The SoA advisory team reviews thousands of contracts sent in by members each year for confidential, clause-by-clause contract vetting. But what does this mean in practice? And how can you get the maximum benefit?
We look at what’s in it…
The contracts we see are for anything from book and TV deals to festival appearances and competition terms. Our priority is to explain the terms they include and their practical implications for you and your work as clearly as possible.
As we read through the contract, we consider the range of rights you are granting and the income you can expect to receive in return. We go through clause-by-clause, assessing for fairness, demystifying the terminology and breaking down complex issues.
Broadly speaking, the terms we look at fall into three categories:
‘Clarifiers’ make the contract more transparent and easier to understand. A bad clause is not just about bad or poor terms. Vagueness and ambiguity can be a problem, too, and often cause difficulties at a later stage. A clause may be enforced in ways that don’t reflect intentions, or it may be unenforceable at law, meaning that it cannot be relied upon.
For example, we still see references to ‘volume form’, although it is not at all clear whether this refers only to the print edition or an ebook version too. If it includes an ebook version, does this also include any enhanced version, or indeed any other digital edition? If you are intending to grant only print rights, then you need to ensure the grant is worded appropriately – i.e. ‘print volume rights’.
‘Sweetener’ terms are generally incentives. They can be used to recognise and reward success and to help ensure that both parties’ interests remain aligned over the life of the contract. For example, a publisher may not be able to agree to offer a royalty on each copy sold, in which case we would expect them to do so after sales exceed a certain level and once the start-up costs of producing the book have been recovered. There can be provision for a higher royalty or an additional advance to be paid out where sales exceed expectations.
If that’s not possible, you might get agreement that additional payment will be negotiated in good faith down the line. That’s a ‘softener’ – the third type of term. Softeners give additional nuance to contracts beyond the options of what both parties can or cannot do. They can also be a useful negotiating tool. Common terms include ‘good faith’, ‘best endeavours’ and ‘reasonable’. For example, warranty provisions are a key part of any publishing agreement. These clauses ask the author to confirm – among other things – that their work is not unlawful. We like to see this type of promise qualified so that it only applies to ‘the best of the author’s knowledge and belief’.
…and we look at what isn’t there
A short contract with a lot left out can be just as problematic as a longer one with a huge amount of detail. Some omissions can be straightforward, such as a lack of detail about how and when you will be paid. More seriously, termination and warranty clauses can be omitted.
We spend as much time dealing with problems in existing contracts as we do looking at new ones. Never assume it will be all right and you can sort it out later!
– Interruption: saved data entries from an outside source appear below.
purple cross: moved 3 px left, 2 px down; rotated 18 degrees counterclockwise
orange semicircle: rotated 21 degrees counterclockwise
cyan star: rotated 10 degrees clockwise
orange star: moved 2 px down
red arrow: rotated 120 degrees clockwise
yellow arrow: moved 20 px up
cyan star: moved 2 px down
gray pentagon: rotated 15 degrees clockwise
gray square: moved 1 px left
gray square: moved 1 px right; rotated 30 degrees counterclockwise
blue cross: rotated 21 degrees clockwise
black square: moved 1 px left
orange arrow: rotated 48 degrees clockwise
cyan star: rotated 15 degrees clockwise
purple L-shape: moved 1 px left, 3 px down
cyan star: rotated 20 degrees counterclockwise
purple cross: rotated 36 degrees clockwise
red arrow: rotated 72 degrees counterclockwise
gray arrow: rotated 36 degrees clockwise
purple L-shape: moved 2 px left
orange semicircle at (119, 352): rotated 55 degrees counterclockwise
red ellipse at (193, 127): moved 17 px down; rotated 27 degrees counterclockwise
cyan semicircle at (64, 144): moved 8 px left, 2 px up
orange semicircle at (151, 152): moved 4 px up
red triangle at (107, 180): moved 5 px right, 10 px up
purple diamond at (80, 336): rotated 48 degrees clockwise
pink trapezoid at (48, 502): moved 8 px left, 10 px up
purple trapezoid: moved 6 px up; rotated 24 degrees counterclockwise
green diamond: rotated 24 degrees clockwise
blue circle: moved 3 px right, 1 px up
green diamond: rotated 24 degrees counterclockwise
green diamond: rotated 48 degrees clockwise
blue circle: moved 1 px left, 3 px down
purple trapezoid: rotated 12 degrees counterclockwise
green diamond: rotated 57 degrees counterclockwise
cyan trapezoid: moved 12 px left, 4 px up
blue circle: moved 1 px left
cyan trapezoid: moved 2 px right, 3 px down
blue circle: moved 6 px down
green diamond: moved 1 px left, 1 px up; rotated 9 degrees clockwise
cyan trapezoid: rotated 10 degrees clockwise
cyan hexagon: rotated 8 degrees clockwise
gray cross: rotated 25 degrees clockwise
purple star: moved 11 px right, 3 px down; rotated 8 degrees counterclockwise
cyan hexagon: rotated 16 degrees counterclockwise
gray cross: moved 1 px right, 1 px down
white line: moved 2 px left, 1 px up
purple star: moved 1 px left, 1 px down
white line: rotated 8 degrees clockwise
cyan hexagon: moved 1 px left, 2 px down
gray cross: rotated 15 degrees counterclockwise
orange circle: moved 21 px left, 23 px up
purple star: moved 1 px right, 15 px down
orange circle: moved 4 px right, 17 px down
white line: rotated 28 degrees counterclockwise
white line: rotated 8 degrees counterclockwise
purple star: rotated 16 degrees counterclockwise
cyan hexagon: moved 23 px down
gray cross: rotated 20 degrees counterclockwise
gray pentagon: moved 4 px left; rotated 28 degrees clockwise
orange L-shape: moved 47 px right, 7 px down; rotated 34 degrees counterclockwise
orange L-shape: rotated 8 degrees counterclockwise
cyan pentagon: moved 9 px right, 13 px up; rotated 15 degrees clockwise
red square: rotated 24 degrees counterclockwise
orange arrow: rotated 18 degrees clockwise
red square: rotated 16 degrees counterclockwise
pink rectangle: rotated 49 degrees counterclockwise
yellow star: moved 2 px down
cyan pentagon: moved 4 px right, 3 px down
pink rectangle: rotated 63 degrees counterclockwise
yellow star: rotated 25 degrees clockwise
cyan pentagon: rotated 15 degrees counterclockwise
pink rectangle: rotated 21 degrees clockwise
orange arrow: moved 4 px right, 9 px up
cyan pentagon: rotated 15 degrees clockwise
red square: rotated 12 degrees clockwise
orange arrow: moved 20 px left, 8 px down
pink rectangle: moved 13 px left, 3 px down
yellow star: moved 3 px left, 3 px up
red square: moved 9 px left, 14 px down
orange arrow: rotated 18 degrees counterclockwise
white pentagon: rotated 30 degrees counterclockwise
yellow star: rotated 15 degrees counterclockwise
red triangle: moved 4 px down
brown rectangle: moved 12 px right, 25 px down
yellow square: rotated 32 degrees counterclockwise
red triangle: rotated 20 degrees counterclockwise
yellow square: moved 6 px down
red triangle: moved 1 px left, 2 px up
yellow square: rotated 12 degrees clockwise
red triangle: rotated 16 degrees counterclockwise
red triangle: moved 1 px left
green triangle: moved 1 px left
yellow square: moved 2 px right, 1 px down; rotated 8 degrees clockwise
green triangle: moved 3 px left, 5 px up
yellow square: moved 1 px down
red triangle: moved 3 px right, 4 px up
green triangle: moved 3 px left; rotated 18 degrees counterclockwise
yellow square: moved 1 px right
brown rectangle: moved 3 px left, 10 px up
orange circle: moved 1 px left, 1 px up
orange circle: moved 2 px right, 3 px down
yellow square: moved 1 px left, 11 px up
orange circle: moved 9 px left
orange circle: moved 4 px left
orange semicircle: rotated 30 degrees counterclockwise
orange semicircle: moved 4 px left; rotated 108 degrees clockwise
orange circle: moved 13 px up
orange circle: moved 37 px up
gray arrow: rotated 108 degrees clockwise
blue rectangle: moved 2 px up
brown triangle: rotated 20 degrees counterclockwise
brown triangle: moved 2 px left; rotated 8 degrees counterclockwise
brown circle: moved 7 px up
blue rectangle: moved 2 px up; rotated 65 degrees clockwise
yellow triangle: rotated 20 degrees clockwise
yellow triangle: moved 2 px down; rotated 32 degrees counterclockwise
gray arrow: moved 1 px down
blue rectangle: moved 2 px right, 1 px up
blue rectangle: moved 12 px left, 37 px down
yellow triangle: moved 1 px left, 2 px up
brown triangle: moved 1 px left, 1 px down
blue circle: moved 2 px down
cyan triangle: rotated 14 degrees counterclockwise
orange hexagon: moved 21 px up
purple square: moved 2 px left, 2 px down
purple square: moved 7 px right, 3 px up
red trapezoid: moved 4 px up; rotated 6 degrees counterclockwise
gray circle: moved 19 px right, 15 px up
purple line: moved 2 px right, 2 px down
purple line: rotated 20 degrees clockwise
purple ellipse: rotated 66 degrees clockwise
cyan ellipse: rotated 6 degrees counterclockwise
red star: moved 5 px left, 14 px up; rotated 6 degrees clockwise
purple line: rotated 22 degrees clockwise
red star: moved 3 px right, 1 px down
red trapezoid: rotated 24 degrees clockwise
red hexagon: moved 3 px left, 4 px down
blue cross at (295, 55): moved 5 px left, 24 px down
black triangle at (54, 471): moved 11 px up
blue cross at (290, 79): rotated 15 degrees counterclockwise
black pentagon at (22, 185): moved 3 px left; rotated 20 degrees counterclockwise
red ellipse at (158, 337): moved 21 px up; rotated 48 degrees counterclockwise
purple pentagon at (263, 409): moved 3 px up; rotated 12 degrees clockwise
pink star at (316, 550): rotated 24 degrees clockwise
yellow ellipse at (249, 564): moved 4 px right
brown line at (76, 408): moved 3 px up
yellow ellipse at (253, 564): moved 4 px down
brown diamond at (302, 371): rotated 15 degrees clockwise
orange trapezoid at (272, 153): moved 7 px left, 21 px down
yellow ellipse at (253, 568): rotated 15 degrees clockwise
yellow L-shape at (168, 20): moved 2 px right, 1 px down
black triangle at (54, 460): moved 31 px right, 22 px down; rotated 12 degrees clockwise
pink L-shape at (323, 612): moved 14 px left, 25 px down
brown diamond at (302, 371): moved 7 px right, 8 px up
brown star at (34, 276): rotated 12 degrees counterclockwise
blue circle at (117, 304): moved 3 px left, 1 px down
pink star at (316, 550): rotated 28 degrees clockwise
If something is important to you, whatever it is, make sure it is clear and in writing.
Getting the most out of professional advice
We will rarely tell you exactly what to do! We’ll explain, suggest, recommend and point out the implications of doing – or not doing – certain things. We’ll flag the issues that concern us most and we’ll draw on our collective experience to distinguish between amendments that might be realistic and those that are more ideal.
We want to empower you to take control of your work, to understand the rights you’re granting and what you can expect in return. As you read your contract, think about where you can clarify the language, soften the impact or sweeten the deal. What terms are the most important to you and where could you modify the contract? Never be afraid to query a poor term or feel obliged to sign something that you don’t understand.
And if we give you advice, always let us know the outcome. Knowing where you were able to make changes – and where you weren’t – helps us to improve terms for everyone.